Iceberg metadata naming convention

The following table shows the summary of the Iceberg’s file name convention:

File nameConventionNote
metadata file<newVersion (%05d)>-<UUID>.<fileExtension>The metadata’s UUID doesn’t match the commitUUID (= snapshot ID) related to manifest lists and manifest files. The file extension includes .gz or .json
manifest listsnap-<snapshotId>-<attempt.incrementAndGet()>-<commitUUID>.avroThe commitUUID (= snapshot ID) matches that of manifest files
manifest file<commitUUID>-m<manifestCount.getAndIncrement>.avron/a

Details

When you operate something on your Iceberg table via a distributed computing engine such as Apache Spark, Trino, Flink etc, you might see the following files are generated:

/iceberg-warehouse/db/table/metadata
  ├── 00000-25005c05-834d-4650-a529-410eabcb12d6.metadata.json // metadata file
  ├── 00001-65f87f03-6d7e-41be-8dce-c813ffe70937.metadata.json 
  ├── snap-1081867561747206961-1-fc6cefef-bfb2-4c11-a105-205785bcb5ac.avro // manifest list
  ├── fc6cefef-bfb2-4c11-a105-205785bcb5ac-m0.avro // manifest file

That is the situation after creating an Iceberg table (only the metadata file starting from 00000- is created), and then adding a record into the table.
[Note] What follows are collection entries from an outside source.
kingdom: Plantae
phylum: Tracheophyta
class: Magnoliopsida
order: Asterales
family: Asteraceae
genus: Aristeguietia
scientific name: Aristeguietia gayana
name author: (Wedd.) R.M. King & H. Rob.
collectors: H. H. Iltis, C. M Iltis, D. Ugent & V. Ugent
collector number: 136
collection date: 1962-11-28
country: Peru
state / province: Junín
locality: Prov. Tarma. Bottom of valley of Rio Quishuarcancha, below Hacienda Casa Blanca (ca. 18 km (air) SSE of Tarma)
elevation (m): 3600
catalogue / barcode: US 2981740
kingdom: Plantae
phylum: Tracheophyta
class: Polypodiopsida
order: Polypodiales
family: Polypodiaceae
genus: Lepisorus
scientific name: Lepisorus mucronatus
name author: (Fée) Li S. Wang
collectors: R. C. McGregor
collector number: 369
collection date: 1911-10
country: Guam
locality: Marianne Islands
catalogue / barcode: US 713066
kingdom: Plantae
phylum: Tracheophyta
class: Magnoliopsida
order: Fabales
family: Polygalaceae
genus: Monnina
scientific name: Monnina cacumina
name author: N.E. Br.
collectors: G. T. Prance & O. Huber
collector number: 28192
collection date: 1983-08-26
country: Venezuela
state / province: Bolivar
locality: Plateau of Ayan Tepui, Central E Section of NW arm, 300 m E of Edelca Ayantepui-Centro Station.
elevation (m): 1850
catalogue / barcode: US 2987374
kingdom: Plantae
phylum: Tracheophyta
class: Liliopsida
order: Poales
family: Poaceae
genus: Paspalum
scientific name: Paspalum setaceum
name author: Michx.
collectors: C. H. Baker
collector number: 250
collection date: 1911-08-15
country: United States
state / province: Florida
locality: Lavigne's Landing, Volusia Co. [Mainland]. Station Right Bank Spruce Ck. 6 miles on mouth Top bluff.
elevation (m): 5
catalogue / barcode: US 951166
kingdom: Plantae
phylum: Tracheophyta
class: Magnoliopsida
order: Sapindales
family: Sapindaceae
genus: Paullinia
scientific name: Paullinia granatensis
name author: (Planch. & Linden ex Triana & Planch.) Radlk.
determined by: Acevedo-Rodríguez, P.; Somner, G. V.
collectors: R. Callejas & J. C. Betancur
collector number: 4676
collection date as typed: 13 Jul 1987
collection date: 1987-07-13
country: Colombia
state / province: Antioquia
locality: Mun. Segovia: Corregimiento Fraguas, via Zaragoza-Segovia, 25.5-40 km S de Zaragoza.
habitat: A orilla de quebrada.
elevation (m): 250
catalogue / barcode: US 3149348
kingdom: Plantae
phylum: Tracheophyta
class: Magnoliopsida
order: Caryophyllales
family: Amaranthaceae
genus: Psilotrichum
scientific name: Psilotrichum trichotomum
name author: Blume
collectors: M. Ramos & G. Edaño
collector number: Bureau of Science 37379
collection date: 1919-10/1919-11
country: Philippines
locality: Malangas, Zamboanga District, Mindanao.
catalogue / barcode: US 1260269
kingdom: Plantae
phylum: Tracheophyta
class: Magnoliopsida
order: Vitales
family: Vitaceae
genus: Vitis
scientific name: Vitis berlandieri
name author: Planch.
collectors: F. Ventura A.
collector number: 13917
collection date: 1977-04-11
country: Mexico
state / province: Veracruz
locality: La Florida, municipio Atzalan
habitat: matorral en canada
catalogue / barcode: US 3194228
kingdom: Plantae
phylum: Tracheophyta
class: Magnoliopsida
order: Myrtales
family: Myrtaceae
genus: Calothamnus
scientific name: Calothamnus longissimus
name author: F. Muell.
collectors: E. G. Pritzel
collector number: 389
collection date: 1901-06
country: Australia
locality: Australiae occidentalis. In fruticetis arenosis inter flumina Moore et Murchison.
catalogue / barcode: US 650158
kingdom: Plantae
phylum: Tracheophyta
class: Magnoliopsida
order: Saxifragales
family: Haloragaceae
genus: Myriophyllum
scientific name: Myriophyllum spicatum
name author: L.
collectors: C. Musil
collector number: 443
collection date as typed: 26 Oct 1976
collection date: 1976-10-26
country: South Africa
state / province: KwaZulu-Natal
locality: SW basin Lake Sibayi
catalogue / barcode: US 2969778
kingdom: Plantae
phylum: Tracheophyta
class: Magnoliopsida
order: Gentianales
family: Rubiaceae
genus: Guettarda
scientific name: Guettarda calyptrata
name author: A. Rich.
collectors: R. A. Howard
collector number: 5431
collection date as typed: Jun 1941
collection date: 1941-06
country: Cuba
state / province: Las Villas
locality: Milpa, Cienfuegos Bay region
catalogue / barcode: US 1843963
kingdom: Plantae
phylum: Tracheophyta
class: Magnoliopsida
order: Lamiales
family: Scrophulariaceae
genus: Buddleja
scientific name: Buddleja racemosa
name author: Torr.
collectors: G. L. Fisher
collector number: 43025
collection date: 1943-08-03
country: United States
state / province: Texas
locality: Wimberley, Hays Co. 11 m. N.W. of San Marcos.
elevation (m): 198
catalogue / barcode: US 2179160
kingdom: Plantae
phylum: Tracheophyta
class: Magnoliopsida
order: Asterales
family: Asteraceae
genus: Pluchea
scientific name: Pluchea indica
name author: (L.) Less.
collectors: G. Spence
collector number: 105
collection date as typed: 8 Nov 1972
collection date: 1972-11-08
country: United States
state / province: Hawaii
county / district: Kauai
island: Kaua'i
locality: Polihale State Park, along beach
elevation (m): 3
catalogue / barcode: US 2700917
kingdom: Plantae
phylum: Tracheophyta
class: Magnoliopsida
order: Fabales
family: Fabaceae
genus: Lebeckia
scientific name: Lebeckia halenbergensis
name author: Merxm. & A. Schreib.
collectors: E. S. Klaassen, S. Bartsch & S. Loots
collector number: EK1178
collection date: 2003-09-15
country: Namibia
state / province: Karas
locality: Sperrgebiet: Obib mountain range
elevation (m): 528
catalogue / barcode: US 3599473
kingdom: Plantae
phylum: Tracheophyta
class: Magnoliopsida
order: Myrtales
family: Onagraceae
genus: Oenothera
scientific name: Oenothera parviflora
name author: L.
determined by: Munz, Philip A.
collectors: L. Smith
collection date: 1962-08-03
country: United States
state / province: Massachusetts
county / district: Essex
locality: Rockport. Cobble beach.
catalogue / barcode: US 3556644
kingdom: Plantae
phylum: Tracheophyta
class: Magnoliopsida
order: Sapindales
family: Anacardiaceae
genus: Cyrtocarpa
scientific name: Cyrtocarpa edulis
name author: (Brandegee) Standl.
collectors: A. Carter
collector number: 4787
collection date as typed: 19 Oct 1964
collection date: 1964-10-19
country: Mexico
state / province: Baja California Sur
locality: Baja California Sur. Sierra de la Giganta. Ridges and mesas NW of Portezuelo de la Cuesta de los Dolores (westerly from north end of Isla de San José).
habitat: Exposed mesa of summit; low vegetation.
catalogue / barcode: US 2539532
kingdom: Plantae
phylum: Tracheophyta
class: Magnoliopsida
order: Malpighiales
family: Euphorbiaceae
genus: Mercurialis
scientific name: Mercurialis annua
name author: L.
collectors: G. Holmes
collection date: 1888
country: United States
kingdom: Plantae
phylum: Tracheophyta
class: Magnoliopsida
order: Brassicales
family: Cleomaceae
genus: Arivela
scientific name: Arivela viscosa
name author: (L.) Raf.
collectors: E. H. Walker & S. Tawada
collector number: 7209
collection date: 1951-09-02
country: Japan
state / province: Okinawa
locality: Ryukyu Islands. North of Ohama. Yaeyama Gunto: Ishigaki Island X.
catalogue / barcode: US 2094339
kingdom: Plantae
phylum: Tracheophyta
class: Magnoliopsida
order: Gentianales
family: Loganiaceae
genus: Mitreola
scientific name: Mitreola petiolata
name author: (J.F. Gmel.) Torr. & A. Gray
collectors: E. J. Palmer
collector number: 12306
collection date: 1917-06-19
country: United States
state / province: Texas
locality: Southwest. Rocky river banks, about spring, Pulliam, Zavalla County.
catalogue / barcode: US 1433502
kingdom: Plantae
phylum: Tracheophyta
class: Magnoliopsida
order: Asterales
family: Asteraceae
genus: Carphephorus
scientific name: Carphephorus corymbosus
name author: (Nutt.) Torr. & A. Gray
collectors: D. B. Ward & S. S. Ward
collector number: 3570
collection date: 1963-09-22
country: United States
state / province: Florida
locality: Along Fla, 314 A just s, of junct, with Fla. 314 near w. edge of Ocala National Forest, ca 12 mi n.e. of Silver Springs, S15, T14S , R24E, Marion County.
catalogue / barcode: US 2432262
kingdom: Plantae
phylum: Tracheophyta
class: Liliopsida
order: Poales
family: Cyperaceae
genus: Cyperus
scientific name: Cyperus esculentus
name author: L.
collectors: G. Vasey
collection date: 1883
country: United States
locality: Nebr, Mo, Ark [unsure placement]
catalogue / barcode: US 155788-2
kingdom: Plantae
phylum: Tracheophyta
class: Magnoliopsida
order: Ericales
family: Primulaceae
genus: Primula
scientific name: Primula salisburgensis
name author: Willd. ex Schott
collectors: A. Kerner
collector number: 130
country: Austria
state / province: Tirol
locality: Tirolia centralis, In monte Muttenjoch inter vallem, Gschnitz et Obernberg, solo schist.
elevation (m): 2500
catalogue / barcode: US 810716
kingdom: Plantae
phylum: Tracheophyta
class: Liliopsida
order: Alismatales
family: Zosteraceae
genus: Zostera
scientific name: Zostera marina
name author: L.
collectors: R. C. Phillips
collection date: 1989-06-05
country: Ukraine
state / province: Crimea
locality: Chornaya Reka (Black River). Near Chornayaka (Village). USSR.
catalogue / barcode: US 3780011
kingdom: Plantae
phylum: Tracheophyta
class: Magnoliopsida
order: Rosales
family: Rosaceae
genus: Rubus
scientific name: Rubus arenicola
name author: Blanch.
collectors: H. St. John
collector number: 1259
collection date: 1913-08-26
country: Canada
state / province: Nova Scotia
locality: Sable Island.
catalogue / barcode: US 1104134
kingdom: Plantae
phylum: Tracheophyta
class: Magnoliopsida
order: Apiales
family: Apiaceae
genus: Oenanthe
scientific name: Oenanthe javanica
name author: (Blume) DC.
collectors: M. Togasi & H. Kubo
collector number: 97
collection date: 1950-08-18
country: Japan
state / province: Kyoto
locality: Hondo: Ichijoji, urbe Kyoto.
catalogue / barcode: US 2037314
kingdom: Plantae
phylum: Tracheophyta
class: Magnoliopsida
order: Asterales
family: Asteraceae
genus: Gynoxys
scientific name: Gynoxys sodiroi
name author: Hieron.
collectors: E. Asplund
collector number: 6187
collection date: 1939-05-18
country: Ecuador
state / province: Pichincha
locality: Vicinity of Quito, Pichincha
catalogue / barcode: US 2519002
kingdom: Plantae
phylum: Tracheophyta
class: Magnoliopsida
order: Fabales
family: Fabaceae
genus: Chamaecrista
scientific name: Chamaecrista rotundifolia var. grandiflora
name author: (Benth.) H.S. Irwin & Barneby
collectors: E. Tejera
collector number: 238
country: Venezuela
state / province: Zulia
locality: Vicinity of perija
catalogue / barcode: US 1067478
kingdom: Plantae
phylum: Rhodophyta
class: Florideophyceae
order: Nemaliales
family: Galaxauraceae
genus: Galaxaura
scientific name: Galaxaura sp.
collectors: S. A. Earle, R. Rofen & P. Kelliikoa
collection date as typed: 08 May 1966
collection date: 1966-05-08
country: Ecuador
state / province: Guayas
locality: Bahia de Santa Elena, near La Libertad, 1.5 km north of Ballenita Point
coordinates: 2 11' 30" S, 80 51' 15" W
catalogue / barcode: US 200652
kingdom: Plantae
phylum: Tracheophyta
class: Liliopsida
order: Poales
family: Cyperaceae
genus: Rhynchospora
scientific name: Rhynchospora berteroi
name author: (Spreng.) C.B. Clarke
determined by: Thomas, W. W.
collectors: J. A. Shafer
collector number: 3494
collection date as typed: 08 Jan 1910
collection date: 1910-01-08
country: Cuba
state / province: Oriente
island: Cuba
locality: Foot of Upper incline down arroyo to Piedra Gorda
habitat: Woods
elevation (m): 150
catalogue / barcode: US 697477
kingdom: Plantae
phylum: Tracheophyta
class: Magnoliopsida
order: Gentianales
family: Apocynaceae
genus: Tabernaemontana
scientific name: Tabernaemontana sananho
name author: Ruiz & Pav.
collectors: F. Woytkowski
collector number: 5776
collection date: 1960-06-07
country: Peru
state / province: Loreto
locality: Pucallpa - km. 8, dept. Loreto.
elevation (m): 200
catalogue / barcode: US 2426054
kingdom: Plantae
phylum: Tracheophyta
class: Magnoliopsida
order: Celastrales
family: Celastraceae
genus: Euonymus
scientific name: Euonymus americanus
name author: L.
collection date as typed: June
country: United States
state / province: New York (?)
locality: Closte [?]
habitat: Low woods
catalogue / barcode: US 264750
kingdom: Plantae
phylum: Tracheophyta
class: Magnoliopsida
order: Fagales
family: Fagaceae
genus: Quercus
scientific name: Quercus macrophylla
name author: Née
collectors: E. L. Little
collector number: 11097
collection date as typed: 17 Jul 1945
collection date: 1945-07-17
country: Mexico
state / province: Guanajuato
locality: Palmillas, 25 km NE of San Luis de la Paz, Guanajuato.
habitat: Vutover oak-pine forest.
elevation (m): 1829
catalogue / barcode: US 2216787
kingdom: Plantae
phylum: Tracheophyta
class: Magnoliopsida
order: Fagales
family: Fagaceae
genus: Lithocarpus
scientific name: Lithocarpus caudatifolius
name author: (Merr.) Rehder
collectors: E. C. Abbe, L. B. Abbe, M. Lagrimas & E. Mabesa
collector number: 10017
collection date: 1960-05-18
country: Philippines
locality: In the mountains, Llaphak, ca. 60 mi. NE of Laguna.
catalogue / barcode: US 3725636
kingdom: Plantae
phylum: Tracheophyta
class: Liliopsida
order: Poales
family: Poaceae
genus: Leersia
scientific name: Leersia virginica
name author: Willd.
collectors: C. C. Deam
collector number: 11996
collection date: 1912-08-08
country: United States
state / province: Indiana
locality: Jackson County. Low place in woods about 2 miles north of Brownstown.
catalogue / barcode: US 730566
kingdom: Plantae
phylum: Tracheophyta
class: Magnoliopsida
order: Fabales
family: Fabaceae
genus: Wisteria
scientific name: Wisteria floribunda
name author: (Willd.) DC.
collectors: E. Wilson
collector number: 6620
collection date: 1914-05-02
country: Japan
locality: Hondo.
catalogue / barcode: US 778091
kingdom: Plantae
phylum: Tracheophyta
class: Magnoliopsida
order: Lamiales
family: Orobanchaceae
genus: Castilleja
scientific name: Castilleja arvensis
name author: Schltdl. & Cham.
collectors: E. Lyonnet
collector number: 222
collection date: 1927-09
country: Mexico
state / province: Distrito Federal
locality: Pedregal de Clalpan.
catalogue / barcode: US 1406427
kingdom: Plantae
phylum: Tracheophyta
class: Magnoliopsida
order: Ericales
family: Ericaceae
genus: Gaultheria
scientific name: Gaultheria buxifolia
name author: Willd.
Looking at each file name,

  • The UUID in the metadata file name doesn’t match any manifest lists or manifest files
  • The UUID (fc6cefef-bfb2-4c11-a105-205785bcb5ac) in the manifest list name matches the UUID in the manifest file name (fc6cefef-bfb2-4c11-a105-205785bcb5ac)

Let’s see the relevant code in the Iceberg repository.

Code references

Metadata file <newVersion (%05d)>-<UUID>.<fileExtension>

See https://github.com/apache/iceberg/blob/apache-iceberg-1.7.1/core/src/main/java/org/apache/iceberg/BaseMetastoreTableOperations.java#L328

  private String newTableMetadataFilePath(TableMetadata meta, int newVersion) {
    String codecName =
        meta.property(
            TableProperties.METADATA_COMPRESSION, TableProperties.METADATA_COMPRESSION_DEFAULT);
    String fileExtension = TableMetadataParser.getFileExtension(codecName);
    return metadataFileLocation(
        meta,
        String.format(Locale.ROOT, "%05d-%s%s", newVersion, UUID.randomUUID(), fileExtension));
  }

Manifest list: snap-<snapshotId>-<attempt.incrementAndGet()>-<commitUUID>.avro

See https://github.com/apache/iceberg/blob/apache-iceberg-1.7.1/core/src/main/java/org/apache/iceberg/SnapshotProducer.java#L511

import java.util.UUID;

// ...

  protected OutputFile manifestListPath() {
    return ops.io()
        .newOutputFile(
            ops.metadataFileLocation(
                FileFormat.AVRO.addExtension(
                    String.format(
                        Locale.ROOT,
                        "snap-%d-%d-%s",  // <= HERE
                        snapshotId(),
                        attempt.incrementAndGet(),
                        commitUUID))));

Manifest file: <commitUUID>-m<manifestCount.getAndIncrement>.avro

See https://github.com/apache/iceberg/blob/apache-iceberg-1.7.1/core/src/main/java/org/apache/iceberg/SnapshotProducer.java#L527

import java.util.UUID;

// ....

  protected EncryptedOutputFile newManifestOutputFile() {
    String manifestFileLocation =
        ops.metadataFileLocation(
            FileFormat.AVRO.addExtension(commitUUID + "-m" + manifestCount.getAndIncrement())); // <= HERE
    return EncryptingFileIO.combine(ops.io(), ops.encryption())
        .newEncryptingOutputFile(manifestFileLocation);

For manifestCount: See https://github.com/apache/iceberg/blob/apache-iceberg-1.7.1/core/src/main/java/org/apache/iceberg/SnapshotProducer.java#L111

  private final AtomicInteger manifestCount = new AtomicInteger(0);